The Great Potato wrote:Now, that Athletics example is a perfect example of an "impossible ability" like Cat Fall. I think getting all four abilities would be a worthy skill feat.Well, it's Acrobatics that provides that. The only impossible feats Athletics seems to give is that Wall Jumping one. Cool, but not as cool as surviving any fall.
Er, I should have said your Athletics example, the one where you combined the four Climb feats. And I'd say three of those four things are both very cool and also very impossible: climbing at your full movement speed with one hand and while fighting? Easily as cool as Cat Fall and probably better in a mechanical sense.
If we were just talking about increases to climb, then I'd agree about keeping track of your own abilities. There are plenty of places in the game where its reasonable to expect players to know their stuff. But climb is a single use of one of sixteen skills. If each of them had more than one use and each use has 3-4 passive benefits due to increased skill...that's ~96 separate rules to keep track which depending solely on skill level. (16 skills * assuming an average of 2 uses per skill * 3 passive increases, assuming Trained doesn't give you anything).
I'm speaking more for the GM's benefit here, but players seem to get somewhere between 15 and 25 skill increases, so that's still a solid number niche of rules that can be easily forgotten in the heat of combat.
I think we just fundamentally disagree with what a skill increase means to us. I believe being better at a skill should make it easier to accomplish tasks using that skill and that's really it. Skill feats are where you learn to accomplish those tasks with syle. Remember, each player gets a minimum of ten skill feats, which is a lot compared to PF1.

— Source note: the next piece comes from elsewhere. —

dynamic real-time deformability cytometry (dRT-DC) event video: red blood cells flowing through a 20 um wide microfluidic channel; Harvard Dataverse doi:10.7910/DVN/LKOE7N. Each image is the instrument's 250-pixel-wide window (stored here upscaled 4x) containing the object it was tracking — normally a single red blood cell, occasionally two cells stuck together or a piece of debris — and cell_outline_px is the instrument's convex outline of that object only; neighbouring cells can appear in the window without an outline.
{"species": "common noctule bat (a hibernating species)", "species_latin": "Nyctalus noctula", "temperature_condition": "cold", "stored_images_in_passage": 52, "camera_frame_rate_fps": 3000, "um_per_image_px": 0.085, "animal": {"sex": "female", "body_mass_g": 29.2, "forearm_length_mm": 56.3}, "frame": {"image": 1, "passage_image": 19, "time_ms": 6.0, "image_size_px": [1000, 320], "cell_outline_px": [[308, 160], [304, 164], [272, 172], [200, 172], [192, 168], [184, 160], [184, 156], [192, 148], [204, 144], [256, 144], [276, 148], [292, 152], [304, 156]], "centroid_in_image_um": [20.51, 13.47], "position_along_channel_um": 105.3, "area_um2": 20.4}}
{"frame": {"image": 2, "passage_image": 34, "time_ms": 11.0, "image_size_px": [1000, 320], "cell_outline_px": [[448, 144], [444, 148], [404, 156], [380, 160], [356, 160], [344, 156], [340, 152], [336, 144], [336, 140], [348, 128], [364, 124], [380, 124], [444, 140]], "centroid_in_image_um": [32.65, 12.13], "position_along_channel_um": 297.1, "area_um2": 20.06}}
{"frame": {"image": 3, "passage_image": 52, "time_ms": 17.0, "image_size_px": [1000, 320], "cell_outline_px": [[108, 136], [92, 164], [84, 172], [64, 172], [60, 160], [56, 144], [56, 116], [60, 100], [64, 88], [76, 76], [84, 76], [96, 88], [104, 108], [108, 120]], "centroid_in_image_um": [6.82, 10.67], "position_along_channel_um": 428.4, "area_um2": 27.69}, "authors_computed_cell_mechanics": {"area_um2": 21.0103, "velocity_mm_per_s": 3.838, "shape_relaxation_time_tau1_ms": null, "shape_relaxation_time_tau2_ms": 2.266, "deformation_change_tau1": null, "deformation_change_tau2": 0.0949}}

Speaking of PF1, first edition didn't give us many of these recommendations. If you could, would you also want them added there? Are you satisfied that skill differentiation in PF1 was primarily numerical?
Assurance is another good example of a "passive" benefit, as all the player would say is "Since I'm expert, I take 15 on this check instead of rolling." and the GM doesn't have to take issue with that.
I really like this idea! If everyone got increasing levels of Assurance as they increased rank, that would be a tangible benefit that would be consistent across all skills. On top of it all, it would protect players from nat 1's on checks they know are trivial.